Assignment: Please output exactly the lines below, starting at the line that has "Pursuing equipment can be a weighty—but" and ending at the line that has "Optimise with CartDNA", both included; leave out all pictures and include nothing else.

Exercise data:
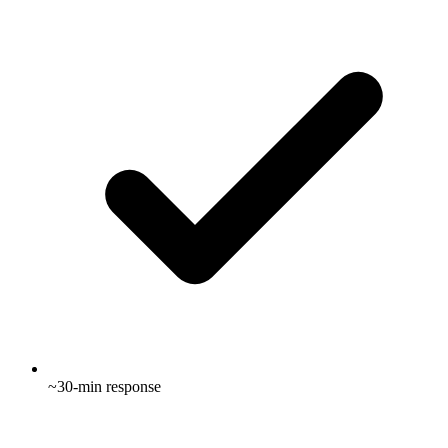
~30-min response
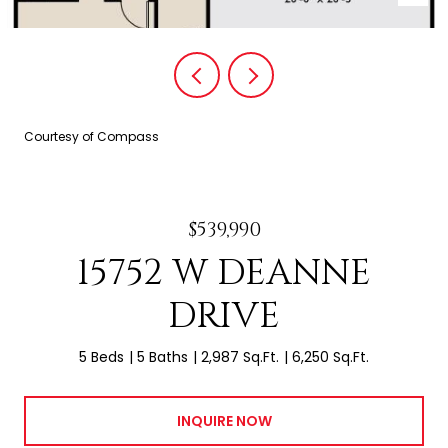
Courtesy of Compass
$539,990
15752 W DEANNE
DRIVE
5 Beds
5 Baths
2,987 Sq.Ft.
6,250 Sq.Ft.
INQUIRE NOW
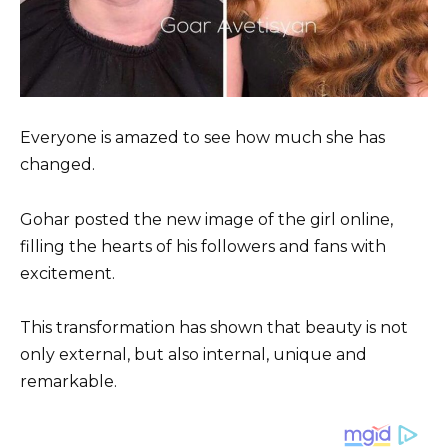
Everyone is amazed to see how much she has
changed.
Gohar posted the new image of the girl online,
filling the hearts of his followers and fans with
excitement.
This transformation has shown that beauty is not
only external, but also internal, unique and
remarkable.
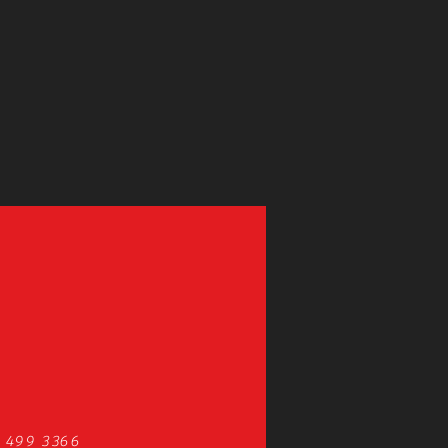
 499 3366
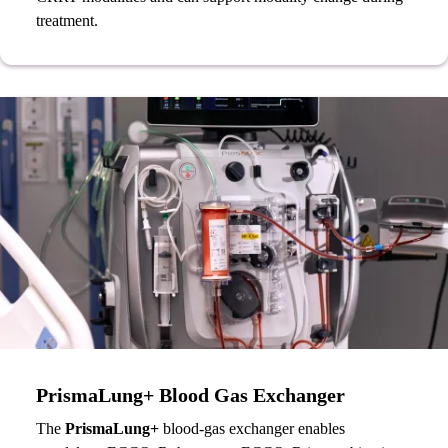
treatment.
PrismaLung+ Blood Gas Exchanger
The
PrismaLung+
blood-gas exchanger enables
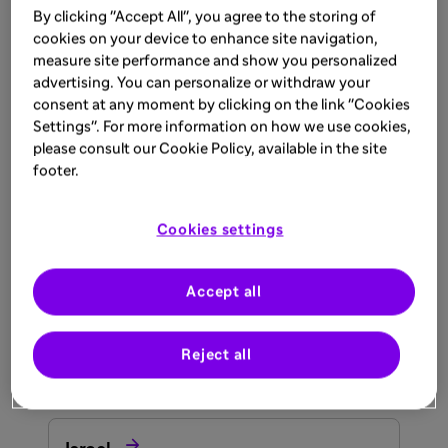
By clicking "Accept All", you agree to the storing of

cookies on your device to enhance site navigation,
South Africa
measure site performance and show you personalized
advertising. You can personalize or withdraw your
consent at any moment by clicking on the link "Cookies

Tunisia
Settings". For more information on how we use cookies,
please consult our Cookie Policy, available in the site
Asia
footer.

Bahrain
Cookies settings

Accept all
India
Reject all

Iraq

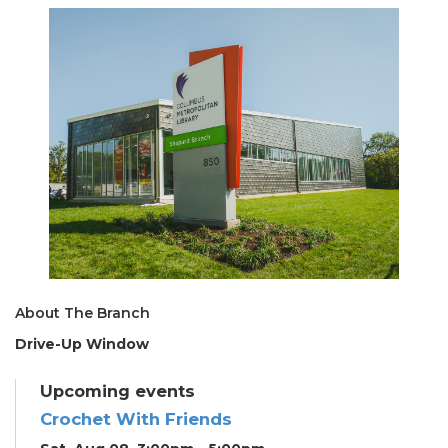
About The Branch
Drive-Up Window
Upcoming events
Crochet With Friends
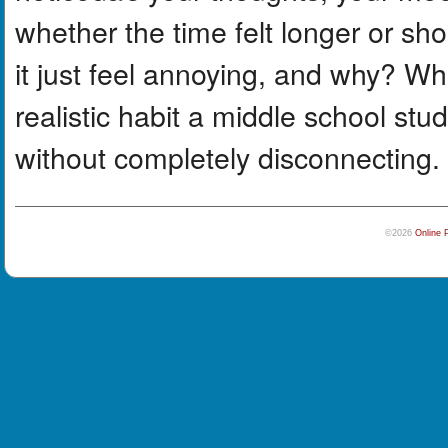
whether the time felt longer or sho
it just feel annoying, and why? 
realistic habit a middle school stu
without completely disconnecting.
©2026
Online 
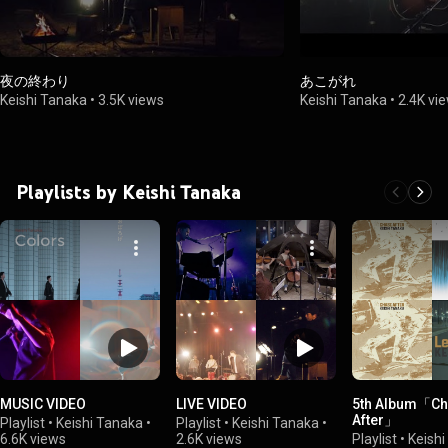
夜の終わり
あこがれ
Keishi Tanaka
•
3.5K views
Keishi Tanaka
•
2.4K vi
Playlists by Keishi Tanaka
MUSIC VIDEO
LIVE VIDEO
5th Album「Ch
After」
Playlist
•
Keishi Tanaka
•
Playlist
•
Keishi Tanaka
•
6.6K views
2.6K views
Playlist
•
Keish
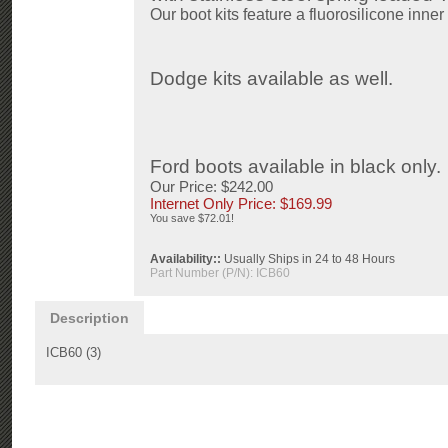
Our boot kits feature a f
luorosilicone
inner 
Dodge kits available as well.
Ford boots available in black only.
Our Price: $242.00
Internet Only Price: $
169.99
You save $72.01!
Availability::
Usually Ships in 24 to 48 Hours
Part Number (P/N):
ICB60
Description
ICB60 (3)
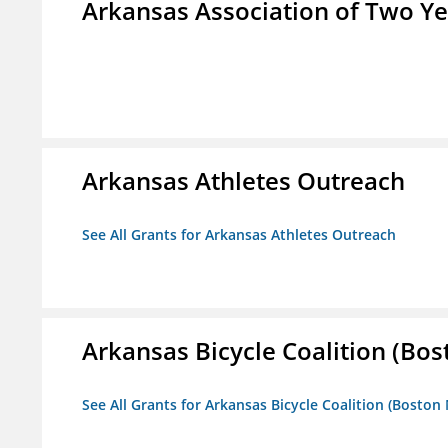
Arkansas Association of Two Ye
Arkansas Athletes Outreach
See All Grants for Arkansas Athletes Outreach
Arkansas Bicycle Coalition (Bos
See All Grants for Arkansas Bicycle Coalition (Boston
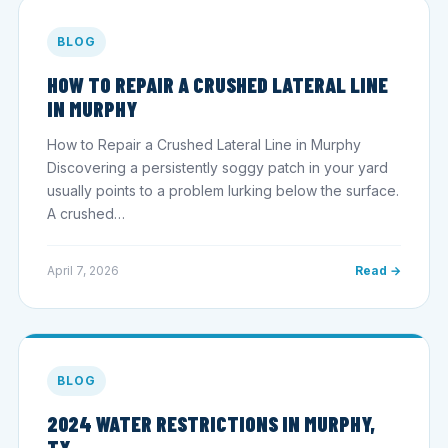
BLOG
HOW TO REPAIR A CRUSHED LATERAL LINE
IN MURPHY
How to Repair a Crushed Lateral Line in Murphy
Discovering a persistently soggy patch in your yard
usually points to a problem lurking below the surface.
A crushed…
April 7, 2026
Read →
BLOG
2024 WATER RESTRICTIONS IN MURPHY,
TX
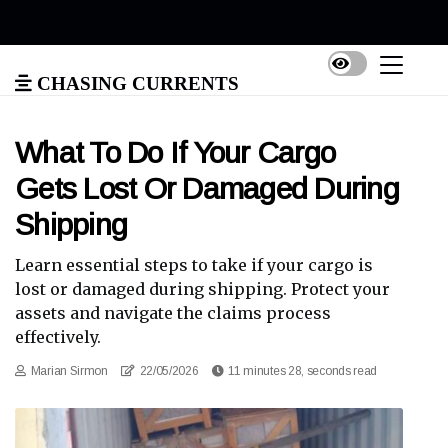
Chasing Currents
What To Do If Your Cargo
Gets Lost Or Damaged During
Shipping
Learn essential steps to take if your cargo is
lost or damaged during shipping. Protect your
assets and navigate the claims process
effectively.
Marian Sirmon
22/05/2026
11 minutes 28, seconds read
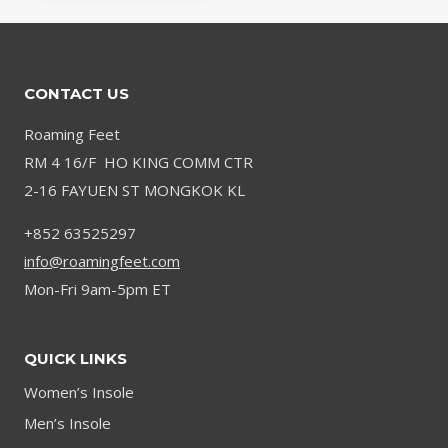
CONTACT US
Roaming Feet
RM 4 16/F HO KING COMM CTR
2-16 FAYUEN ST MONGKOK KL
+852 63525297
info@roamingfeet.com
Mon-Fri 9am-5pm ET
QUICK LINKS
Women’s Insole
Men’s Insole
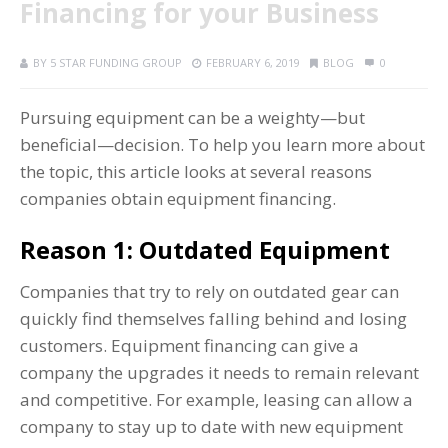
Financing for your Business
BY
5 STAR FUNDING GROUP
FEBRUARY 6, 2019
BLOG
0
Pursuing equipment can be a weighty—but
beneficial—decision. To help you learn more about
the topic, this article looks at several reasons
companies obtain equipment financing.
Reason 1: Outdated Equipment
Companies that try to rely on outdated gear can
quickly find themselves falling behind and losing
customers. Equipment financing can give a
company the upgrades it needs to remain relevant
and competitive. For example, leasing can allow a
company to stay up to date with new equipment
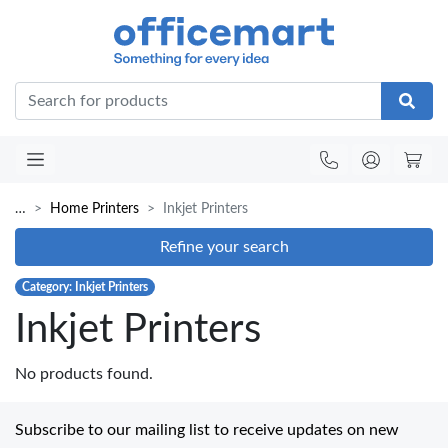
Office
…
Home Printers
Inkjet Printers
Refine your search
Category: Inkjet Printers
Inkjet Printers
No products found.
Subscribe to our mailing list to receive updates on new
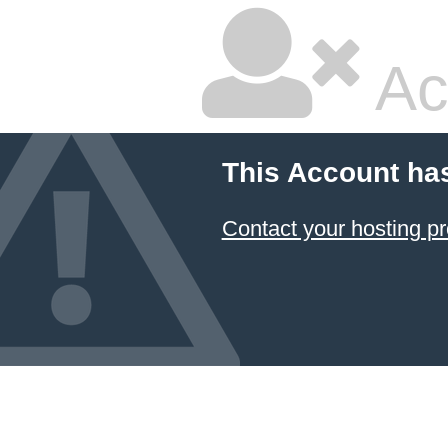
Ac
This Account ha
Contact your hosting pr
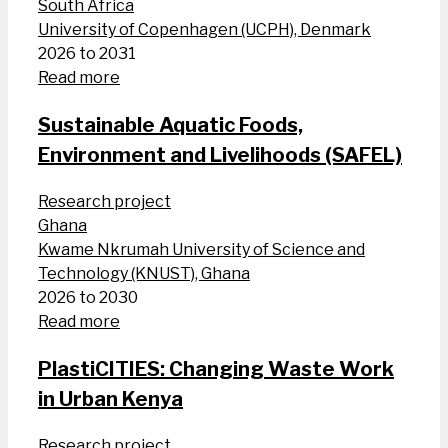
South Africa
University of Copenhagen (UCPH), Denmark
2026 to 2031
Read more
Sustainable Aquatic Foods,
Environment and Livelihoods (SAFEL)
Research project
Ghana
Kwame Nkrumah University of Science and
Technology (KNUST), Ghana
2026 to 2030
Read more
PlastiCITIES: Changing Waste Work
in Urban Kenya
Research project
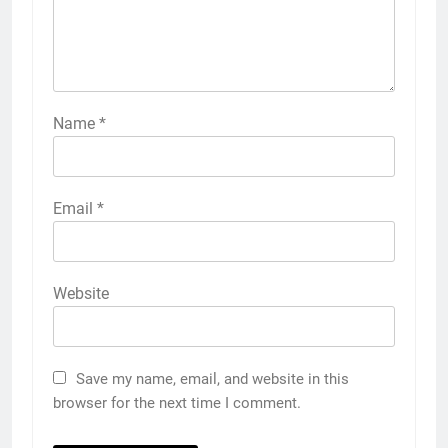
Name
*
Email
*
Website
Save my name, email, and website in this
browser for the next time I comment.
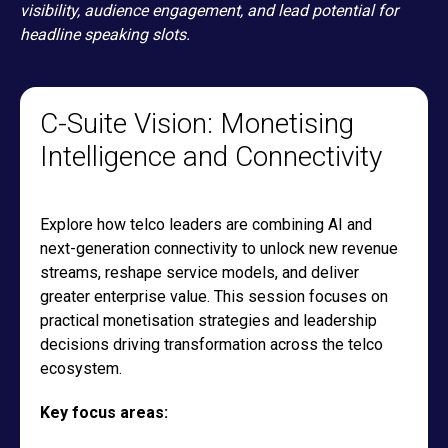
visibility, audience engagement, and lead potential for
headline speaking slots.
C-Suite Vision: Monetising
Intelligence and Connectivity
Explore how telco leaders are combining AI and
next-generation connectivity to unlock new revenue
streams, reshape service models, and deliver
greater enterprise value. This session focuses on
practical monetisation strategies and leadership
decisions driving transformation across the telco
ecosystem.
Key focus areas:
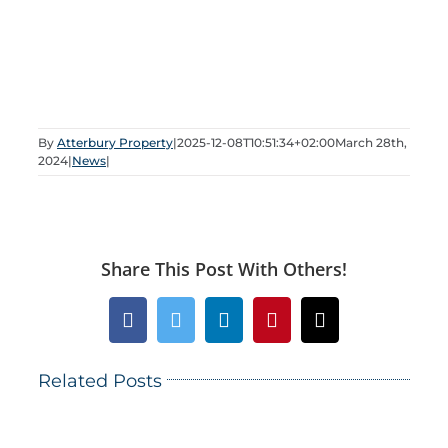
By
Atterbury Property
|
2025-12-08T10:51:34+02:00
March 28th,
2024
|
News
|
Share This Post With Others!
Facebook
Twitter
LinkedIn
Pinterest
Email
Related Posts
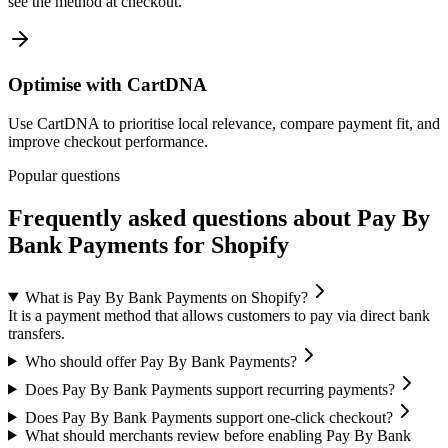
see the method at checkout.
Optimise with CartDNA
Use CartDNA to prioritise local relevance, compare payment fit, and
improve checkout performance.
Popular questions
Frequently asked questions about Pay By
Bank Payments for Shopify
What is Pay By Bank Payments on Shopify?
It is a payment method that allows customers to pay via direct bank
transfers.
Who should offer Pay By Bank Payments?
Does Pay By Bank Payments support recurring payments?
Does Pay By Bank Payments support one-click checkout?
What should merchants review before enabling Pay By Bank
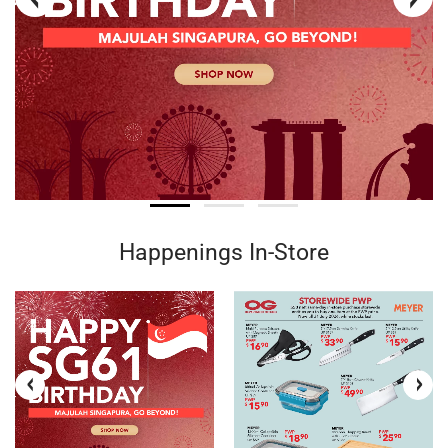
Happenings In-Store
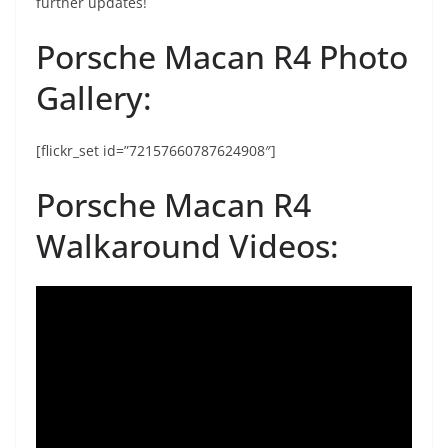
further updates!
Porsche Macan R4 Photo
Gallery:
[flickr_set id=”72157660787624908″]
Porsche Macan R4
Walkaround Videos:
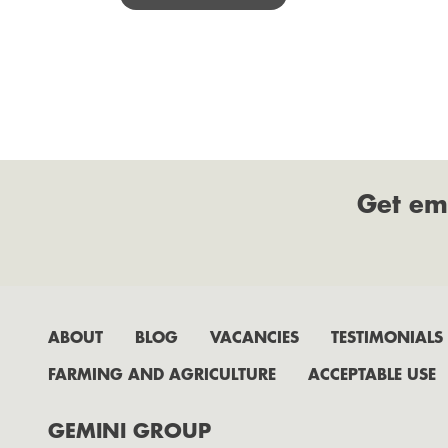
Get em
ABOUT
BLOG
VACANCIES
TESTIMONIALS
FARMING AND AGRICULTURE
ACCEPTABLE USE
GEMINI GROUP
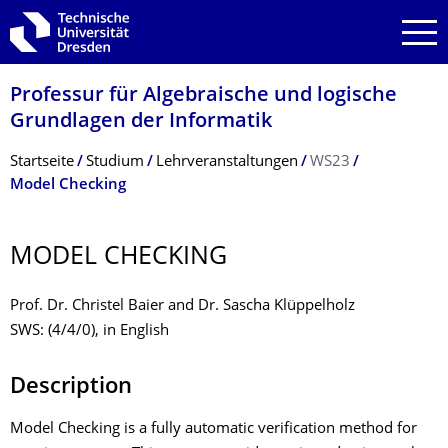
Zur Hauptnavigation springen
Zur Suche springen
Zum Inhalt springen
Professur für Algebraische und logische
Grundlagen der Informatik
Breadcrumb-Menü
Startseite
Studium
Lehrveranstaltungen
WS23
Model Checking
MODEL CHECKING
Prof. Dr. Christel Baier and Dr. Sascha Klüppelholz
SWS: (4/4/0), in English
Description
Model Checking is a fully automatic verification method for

Response below:
Pursuing equipment can be a weighty—but
beneficial—decision. To help you learn more about
the topic, this article looks at several reasons
companies obtain equipment financing.
Reason 1: Outdated Equipment
Companies that try to rely on outdated gear can
quickly find themselves falling behind and losing
customers. Equipment financing can give a
company the upgrades it needs to remain relevant
and competitive. For example, leasing can allow a
company to stay up to date with new equipment
Office
…
Home Printers
Inkjet Printers
Refine your search
Category: Inkjet Printers
Inkjet Printers
No products found.
Subscribe to our mailing list to receive updates on new
Ac
This Account ha
Contact your hosting pr
South Africa
University of Copenhagen (UCPH), Denmark
2026 to 2031
Read more
Sustainable Aquatic Foods,
Environment and Livelihoods (SAFEL)
Research project
Ghana
Kwame Nkrumah University of Science and
Technology (KNUST), Ghana
2026 to 2030
Read more
PlastiCITIES: Changing Waste Work
in Urban Kenya
Research project
Name
*
Email
*
Website
Save my name, email, and website in this
browser for the next time I comment.
visibility, audience engagement, and lead potential for
headline speaking slots.
C-Suite Vision: Monetising
Intelligence and Connectivity
Explore how telco leaders are combining AI and
next-generation connectivity to unlock new revenue
streams, reshape service models, and deliver
greater enterprise value. This session focuses on
practical monetisation strategies and leadership
decisions driving transformation across the telco
ecosystem.
Key focus areas:
By
Atterbury Property
|
2025-12-08T10:51:34+02:00
March 28th,
2024
|
News
|
Share This Post With Others!
Facebook
Twitter
LinkedIn
Pinterest
Email
Related Posts
see the method at checkout.
Optimise with CartDNA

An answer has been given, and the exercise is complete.